Comparative split-mouth study of the anesthetic efficacy of 4% articaine versus 0.5% bupivacaine in impacted mandibular third molar extraction
Pellicer-Chover H, Cervera-Ballester J, Sanchis-Bielsa JM, Peñarrocha-Diago MA, Peñarrocha-Diago M, García-Mira B. Comparative splitmouth study of the anesthetic efficacy of 4% articaine versus 0.5% bupivacaine in impacted mandibular third molar extraction. J Clin Exp Dent. 2013;5(2):e66-71.
Abstract
Objective: The purpose of this study was to compare the clinical efficacy of articaine at 4% (epinephrine 1:100,000) with bupivacaine at 0.5% (epinephrine 1:200,000) for surgical extraction of impacted mandibular third molars.
Study Design: This was a randomized, double blind, split-mouth, clinical trial. Thirty-six patients took part and underwent extraction of 72 lower third molars. The variables studied were: anesthetic latency time, intra-operative bleeding, anesthetic quality, hemodynamic changes during the surgical intervention, anesthetic duration in the soft tissues, post-operative analgesia and post-operative pain at 2, 6, 12 and 24 hours using a visual analogue scale, as well as any need for additional rescue medication.
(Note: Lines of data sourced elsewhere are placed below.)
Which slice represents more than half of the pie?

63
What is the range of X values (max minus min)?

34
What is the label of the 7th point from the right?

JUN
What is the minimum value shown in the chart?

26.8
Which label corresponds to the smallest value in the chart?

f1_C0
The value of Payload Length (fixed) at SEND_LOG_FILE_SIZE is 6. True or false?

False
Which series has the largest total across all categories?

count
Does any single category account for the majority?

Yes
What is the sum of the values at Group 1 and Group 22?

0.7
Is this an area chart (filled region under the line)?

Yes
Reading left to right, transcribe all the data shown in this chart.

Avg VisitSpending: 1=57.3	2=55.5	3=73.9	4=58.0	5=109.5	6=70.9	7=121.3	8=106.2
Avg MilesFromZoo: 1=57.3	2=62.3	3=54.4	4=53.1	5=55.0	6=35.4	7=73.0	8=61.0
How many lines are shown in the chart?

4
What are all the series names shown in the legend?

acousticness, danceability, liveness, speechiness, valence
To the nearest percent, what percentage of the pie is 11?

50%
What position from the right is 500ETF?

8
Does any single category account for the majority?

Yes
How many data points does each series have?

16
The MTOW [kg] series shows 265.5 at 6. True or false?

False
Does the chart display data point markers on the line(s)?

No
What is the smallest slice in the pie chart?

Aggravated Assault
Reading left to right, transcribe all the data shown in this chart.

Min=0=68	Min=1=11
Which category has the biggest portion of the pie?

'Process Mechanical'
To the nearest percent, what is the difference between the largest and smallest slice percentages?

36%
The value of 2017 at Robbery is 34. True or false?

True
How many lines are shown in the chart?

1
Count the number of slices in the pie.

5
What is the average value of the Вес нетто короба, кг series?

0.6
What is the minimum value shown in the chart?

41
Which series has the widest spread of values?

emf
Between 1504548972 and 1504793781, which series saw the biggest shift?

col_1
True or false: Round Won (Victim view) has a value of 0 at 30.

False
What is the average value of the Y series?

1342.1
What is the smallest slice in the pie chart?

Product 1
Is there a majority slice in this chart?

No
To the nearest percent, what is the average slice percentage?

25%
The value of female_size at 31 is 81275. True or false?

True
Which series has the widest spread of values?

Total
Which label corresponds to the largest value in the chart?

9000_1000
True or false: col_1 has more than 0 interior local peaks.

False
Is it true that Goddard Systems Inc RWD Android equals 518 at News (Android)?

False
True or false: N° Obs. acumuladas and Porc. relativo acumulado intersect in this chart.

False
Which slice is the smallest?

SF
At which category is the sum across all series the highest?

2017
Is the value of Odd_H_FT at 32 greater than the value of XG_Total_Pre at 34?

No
Results: Latency time was 2.0 minutes for articaine and 3.1 minutes for bupivacaine, with statistically significant difference (p<0.05). Bleeding was greater when bupivacaine was used (p<0.05) and anesthetic quality was greater with articaine (p<0.05). The duration of soft tissue anesthesia was longer with bupivacaine (p<0.05). Differences in post-operative analgesia, haemodynamic changes, post-operative pain and the quantity of rescue medication consumed were not statistically significant (p>0.05).
Conclusions: Articaine showed greater clinical efficacy than bupivacaine, reducing latency time, bleeding, anesthetic
duration in the soft tissues and achieving higher anesthetic quality, requiring less reinforcement during surgery than bupivacaine.